Problem 1 ▸ On the KubeVirt checks page, which virtctl installation type is not recommended?
Problem 2 ▸ Write the next part of the KubeVirt checks page, following on from its last line.

Page excerpt ▸
########

Kube Virt Checks
Kube Virt Checks
Virt checks provide real-time visibility into the impact of chaos scenarios on VMI ssh connectivity and performance.
Virt checks are configured in the config.yaml
here
The system periodically checks the VMI’s in the provided namespace based on the defined interval and records the results in Telemetry. The telemetry data includes:
- Success status
True
when the VMI is up and running and can form an ssh connection - Failure response
False
if the VMI experiences downtime or errors.
This helps users quickly identify VMI issues and take necessary actions.
Additional Installation of VirtCtl
It is required to have virtctl or an ssh connection via a bastion host to be able to run this option. We don’t recommend using the krew
installation type
See virtctl installer guide from KubeVirt
VERSION=$(curl https://storage.googleapis.com/kubevirt-prow/release/kubevirt/kubevirt/stable.txt)
ARCH=$(uname -s | tr A-Z a-z)-$(uname -m | sed 's/x86_64/amd64/') || windows-amd64.exe
echo ${ARCH}
curl -L -o virtctl https://github.com/kubevirt/kubevirt/releases/download/${VERSION}/virtctl-${VERSION}-${ARCH}
chmod +x virtctl
sudo install virtctl /usr/local/bin
Sample health check config
kubevirt_checks: # Utilizing virt check endpoints to observe ssh ability to VMI's during chaos injection.

########

(Landmark coordinate records)
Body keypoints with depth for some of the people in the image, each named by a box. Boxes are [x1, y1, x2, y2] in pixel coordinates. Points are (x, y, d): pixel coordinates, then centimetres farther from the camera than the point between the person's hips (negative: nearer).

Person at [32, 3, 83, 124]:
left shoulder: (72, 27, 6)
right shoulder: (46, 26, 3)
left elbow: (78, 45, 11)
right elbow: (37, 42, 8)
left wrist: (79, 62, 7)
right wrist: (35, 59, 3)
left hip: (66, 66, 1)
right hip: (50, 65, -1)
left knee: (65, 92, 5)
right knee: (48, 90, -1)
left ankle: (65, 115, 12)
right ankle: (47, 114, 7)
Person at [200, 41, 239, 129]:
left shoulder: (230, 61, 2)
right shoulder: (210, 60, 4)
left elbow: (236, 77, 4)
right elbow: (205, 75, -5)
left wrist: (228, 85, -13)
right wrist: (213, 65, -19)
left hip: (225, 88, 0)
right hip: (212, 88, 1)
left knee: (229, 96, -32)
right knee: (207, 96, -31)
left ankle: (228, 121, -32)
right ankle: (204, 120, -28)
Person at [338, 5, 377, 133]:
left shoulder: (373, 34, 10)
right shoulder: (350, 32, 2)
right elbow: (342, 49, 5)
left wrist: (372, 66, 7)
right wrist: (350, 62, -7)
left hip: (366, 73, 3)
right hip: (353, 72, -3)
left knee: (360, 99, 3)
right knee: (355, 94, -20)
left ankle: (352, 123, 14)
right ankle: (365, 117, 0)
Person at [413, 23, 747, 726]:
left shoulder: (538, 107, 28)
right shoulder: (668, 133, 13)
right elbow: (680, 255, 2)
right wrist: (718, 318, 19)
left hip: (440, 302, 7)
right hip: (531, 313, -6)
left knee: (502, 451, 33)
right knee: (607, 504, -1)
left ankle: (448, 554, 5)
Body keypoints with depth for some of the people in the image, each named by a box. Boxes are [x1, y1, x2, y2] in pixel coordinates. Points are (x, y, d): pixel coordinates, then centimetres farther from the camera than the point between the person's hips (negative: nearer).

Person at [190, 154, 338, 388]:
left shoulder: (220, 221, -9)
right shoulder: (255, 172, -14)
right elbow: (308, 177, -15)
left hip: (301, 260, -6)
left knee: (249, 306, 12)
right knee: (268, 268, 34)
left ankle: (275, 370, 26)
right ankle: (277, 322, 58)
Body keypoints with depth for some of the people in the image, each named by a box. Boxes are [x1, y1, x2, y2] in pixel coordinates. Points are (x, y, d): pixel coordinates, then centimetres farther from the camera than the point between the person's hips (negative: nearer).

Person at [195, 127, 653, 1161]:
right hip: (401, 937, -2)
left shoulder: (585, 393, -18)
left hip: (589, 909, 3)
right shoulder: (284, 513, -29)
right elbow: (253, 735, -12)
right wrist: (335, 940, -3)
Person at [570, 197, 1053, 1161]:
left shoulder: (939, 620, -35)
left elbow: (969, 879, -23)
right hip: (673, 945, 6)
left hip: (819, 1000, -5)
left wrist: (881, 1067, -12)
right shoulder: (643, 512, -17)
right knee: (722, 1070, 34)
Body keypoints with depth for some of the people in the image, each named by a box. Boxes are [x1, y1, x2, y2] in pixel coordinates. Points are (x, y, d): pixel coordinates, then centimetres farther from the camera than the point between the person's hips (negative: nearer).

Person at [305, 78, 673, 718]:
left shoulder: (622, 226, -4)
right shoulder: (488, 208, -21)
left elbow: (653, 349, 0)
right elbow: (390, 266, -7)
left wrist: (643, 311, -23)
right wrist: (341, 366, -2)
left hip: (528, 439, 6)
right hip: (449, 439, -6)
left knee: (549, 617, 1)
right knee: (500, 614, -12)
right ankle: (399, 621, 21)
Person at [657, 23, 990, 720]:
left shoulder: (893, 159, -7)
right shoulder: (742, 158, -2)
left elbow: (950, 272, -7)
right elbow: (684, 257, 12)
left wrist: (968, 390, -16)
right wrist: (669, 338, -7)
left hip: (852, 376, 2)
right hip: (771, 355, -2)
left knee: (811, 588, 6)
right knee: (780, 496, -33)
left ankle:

########

Task output 1 ▸ The krew installation type.

Task output 2 ▸
interval: 2 # Interval in seconds to perform virt checks, default value is 2 seconds, required
namespace: runner # Namespace where to find VMI's, required for checks to be enabled
name: "^windows-vm-.$" # Regex Name style of VMI's to watch, optional, if left blank will find all names in namespace
only_failures: False # Boolean of whether to show all VMI's failures and successful ssh connection (False), or only failure status' (True)
disconnected: False # Boolean of how to try to connect to the VMIs; if True will use the ip_address to try ssh from within a node, if false will use the name and uses virtctl to try to connect
Sample virt check telemetry
Notice here that the vm with name windows-vm-1 had a false status (not able to form an ssh connection), for the first 37 seconds (the first item in the list). And at the end of the run the vm was able to for the ssh connection and reports true status for 41 seconds. While the vm with name windows-vm-0 has a true status the whole length of the chaos run (~88 seconds).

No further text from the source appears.